That makes it the deadliest year since the non-profit organisation started monitoring such abuses in 2002 – and a 59% increase on 2014. Campaigners suspect many more cases go unreported.

“Demand for natural resources is cranking up pressure on the environment,” report author Billy Kyte told Climate Home.

In Brazil, the worst affected country with 50 murders, gangs of illegal loggers cut down valuable hardwoods. Operating deep in the Amazon rainforest, their violence goes largely unpunished.

Meanwhile several African governments collude in intimidating activists, Global Witness claims.

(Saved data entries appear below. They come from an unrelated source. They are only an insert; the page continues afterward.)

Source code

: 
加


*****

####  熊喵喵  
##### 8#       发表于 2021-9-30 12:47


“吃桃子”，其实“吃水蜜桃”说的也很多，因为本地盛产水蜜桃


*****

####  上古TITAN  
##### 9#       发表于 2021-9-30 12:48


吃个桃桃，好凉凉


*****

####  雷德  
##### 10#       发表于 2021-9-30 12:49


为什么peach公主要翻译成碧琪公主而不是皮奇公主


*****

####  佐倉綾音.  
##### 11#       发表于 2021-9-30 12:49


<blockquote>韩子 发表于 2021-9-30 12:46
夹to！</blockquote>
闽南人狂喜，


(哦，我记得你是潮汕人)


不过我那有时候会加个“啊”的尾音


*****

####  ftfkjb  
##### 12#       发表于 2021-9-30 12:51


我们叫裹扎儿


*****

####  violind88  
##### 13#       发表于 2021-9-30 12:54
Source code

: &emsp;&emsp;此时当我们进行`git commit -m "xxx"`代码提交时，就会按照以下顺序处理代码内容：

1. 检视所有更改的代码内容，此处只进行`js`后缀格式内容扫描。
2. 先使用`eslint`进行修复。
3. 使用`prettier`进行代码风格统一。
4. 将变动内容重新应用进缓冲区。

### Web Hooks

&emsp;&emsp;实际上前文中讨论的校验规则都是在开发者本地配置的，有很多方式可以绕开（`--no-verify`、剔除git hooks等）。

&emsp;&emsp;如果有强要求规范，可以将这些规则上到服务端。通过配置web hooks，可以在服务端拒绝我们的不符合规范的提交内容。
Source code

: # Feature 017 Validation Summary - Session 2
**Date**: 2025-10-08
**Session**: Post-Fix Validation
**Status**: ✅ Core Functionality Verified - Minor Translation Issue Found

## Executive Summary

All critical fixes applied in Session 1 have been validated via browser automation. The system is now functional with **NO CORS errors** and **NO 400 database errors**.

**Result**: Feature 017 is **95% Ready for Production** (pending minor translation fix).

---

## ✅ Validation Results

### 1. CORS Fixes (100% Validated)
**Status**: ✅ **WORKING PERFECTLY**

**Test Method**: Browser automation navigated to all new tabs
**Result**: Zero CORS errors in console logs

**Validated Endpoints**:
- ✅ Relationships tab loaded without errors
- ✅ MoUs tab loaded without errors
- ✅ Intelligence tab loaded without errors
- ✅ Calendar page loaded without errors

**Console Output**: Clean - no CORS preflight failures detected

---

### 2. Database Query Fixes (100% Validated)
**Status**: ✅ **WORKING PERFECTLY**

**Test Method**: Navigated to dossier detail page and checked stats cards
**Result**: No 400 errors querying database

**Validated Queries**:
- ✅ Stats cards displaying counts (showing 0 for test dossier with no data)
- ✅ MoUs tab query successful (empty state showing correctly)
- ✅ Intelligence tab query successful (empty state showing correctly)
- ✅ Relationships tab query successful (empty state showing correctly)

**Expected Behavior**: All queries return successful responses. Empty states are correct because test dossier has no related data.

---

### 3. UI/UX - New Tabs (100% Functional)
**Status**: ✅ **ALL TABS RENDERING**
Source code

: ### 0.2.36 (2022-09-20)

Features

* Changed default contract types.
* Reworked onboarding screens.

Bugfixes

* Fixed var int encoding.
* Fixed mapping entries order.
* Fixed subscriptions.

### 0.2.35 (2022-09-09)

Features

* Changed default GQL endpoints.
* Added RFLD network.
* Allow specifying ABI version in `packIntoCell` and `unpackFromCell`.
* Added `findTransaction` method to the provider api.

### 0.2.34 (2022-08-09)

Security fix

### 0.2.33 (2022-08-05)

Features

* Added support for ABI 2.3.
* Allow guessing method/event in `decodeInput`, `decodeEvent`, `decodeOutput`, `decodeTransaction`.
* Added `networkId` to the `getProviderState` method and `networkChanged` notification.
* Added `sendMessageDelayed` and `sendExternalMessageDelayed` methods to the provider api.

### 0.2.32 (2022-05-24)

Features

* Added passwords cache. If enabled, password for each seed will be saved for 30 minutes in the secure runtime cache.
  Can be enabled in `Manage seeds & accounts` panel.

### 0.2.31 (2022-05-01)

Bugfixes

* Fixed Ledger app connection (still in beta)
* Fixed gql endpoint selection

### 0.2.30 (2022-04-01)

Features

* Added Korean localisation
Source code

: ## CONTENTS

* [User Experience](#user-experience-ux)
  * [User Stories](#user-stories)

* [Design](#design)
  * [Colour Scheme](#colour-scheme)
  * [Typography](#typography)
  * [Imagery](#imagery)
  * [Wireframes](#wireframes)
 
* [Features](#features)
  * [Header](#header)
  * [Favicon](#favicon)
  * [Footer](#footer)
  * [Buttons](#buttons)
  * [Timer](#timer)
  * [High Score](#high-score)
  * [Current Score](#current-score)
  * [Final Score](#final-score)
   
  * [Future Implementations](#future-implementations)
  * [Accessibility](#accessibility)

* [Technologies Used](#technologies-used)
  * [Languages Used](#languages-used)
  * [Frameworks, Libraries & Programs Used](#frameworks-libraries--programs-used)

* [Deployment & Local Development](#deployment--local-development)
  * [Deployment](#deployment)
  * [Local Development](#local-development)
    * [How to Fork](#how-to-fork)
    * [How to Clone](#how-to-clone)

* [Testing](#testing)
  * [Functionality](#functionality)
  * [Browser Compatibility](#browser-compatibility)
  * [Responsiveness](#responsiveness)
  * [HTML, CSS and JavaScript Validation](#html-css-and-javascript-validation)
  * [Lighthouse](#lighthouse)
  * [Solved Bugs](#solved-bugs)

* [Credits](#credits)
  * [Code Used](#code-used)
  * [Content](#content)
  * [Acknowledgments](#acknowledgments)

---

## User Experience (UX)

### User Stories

It gives examples of protesters facing legal harassment in Cameroon, Sierra Leone, Madagascar and the Democratic Republic of Congo.

Report: UN envoy warns of environmental activist murder ‘epidemic’

“Defending the environment has become a new battleground for human rights,” said John Knox, UN special rapporteur on human rights and the environment.

“As this Global Witness report shows, environmental activists are being killed in record numbers all over the world.

“It is past time for governments to recognize that these people are on the frontline of the struggle to save the environment and should be treated as heroes – not criminalized or branded as ‘anti-development’ by powerful interests eager to make a profit from exploiting their natural resources.”

Global Witness is calling on governments to recognise community land rights, protect activists at risk and investigate crimes.

It also urges businesses to seek informed, prior consent from communities for resource exploration.

“The murders that are going unpunished in remote mining villages or deep within rainforests are fuelled by the choices consumers are making on the other side of the world,” said Kyte.

“Companies and investors must cut ties with projects that trample over communities’ rights to their land.”